## Activity
Check every line of the material below for the string "labels", and return the ones that have it.

## Extracted material

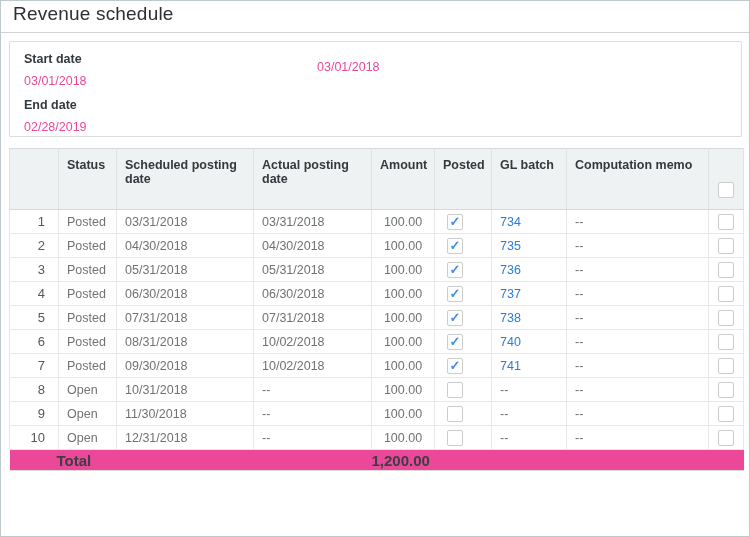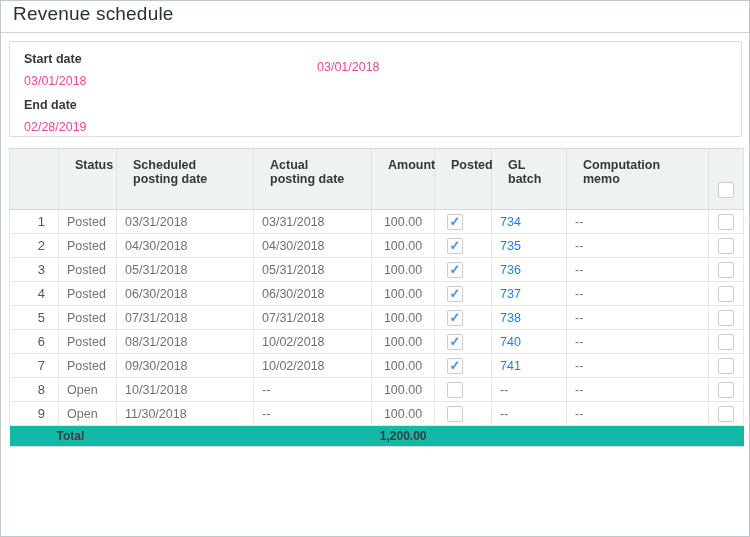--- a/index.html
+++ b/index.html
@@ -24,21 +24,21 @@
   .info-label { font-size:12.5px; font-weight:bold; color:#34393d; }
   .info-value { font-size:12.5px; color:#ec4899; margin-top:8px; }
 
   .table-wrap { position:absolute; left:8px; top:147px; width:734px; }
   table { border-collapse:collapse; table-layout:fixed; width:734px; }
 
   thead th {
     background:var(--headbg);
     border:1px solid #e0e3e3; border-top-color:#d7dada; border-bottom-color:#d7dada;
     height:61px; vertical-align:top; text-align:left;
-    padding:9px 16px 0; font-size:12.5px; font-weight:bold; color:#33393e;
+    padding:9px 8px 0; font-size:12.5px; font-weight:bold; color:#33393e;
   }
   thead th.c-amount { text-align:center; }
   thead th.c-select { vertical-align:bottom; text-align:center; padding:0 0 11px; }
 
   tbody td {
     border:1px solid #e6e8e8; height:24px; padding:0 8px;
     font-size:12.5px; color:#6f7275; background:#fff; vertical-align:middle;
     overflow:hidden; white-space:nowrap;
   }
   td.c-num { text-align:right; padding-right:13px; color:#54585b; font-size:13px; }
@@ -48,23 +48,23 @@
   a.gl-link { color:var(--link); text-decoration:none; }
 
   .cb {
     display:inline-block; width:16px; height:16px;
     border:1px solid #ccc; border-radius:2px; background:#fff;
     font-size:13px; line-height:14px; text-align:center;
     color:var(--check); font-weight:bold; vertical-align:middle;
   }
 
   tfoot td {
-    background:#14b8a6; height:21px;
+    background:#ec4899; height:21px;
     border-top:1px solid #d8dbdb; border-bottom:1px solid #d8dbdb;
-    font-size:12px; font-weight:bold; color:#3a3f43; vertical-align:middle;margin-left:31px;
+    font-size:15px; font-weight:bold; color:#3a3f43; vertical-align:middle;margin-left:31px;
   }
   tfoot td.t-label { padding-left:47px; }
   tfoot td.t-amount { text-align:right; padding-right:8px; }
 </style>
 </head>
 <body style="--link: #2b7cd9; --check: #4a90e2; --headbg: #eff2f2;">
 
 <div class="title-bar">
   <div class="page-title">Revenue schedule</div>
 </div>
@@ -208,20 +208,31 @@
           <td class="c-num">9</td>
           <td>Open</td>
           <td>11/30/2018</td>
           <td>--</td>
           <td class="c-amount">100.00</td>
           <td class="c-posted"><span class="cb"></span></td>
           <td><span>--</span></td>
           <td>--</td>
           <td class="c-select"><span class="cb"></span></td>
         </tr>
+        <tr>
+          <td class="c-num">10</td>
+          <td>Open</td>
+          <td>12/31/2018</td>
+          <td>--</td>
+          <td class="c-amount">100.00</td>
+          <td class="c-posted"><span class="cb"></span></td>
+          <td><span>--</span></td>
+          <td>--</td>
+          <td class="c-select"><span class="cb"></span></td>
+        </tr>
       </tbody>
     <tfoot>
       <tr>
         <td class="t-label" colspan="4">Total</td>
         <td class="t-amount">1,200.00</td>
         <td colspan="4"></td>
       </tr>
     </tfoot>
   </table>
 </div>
* * *
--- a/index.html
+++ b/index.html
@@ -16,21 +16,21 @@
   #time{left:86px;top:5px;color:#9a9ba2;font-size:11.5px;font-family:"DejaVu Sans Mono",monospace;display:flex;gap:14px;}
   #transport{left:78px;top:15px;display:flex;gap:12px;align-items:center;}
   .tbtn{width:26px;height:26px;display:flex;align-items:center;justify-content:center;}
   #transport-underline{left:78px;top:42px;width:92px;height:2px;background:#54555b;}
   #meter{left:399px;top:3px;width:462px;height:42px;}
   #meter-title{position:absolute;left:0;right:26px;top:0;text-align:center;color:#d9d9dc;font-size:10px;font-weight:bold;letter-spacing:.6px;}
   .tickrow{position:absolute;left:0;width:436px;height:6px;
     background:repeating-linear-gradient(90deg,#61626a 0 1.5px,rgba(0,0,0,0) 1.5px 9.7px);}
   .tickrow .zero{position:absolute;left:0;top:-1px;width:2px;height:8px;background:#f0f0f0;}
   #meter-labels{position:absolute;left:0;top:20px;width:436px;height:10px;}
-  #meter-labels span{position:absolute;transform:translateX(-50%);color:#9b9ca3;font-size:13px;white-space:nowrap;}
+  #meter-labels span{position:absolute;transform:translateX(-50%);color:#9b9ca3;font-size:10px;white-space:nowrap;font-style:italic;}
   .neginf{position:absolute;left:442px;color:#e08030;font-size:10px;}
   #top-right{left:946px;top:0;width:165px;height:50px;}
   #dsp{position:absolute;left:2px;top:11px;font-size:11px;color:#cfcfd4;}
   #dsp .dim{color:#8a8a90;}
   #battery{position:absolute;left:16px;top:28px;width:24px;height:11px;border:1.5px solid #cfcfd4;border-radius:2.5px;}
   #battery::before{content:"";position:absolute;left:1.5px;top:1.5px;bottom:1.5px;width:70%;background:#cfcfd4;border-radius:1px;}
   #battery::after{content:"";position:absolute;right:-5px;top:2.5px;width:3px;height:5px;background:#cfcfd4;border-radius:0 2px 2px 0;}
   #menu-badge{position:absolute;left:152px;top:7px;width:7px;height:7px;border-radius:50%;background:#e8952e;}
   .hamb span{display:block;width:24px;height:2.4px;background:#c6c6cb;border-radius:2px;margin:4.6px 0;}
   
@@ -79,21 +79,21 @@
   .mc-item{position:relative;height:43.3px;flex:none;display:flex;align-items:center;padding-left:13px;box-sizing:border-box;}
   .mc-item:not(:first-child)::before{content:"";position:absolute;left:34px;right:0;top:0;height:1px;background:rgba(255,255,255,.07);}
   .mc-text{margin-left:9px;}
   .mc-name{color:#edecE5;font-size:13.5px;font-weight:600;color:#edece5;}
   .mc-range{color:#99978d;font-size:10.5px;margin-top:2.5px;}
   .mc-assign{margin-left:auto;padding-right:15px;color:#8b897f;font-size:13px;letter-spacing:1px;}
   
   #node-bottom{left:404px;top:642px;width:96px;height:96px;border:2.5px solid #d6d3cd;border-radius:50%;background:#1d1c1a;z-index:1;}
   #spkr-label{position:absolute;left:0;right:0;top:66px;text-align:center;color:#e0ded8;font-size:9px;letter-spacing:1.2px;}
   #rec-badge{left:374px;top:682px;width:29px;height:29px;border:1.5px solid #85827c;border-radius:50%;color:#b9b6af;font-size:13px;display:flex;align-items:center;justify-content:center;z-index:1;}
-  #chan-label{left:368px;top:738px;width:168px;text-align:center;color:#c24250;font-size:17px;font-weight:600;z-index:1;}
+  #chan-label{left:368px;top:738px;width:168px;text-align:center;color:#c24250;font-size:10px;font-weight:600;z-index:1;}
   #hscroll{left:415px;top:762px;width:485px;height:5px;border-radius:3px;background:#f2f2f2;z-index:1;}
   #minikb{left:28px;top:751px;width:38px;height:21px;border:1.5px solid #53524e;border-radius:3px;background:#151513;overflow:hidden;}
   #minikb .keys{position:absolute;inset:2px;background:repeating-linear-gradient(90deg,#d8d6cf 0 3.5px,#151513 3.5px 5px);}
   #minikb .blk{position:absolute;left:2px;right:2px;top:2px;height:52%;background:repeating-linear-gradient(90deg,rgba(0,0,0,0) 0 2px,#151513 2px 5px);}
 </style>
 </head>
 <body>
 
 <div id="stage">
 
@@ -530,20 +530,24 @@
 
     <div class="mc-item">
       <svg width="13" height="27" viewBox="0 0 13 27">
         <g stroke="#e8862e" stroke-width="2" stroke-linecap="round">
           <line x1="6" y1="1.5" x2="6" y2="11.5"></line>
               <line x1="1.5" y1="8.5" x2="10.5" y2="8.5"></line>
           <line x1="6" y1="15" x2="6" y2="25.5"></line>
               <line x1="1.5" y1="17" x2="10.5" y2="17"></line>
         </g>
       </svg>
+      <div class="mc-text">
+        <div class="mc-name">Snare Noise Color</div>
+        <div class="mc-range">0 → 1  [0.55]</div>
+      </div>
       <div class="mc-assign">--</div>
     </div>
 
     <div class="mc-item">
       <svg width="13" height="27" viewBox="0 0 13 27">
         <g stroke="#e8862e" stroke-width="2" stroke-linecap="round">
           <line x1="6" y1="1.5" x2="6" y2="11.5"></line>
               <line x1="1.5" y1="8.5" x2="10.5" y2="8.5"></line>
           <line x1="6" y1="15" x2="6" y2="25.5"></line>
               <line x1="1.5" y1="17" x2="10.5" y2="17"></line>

## Task response
   #meter-labels{position:absolute;left:0;top:20px;width:436px;height:10px;}
-  #meter-labels span{position:absolute;transform:translateX(-50%);color:#9b9ca3;font-size:13px;white-space:nowrap;}
+  #meter-labels span{position:absolute;transform:translateX(-50%);color:#9b9ca3;font-size:10px;white-space:nowrap;font-style:italic;}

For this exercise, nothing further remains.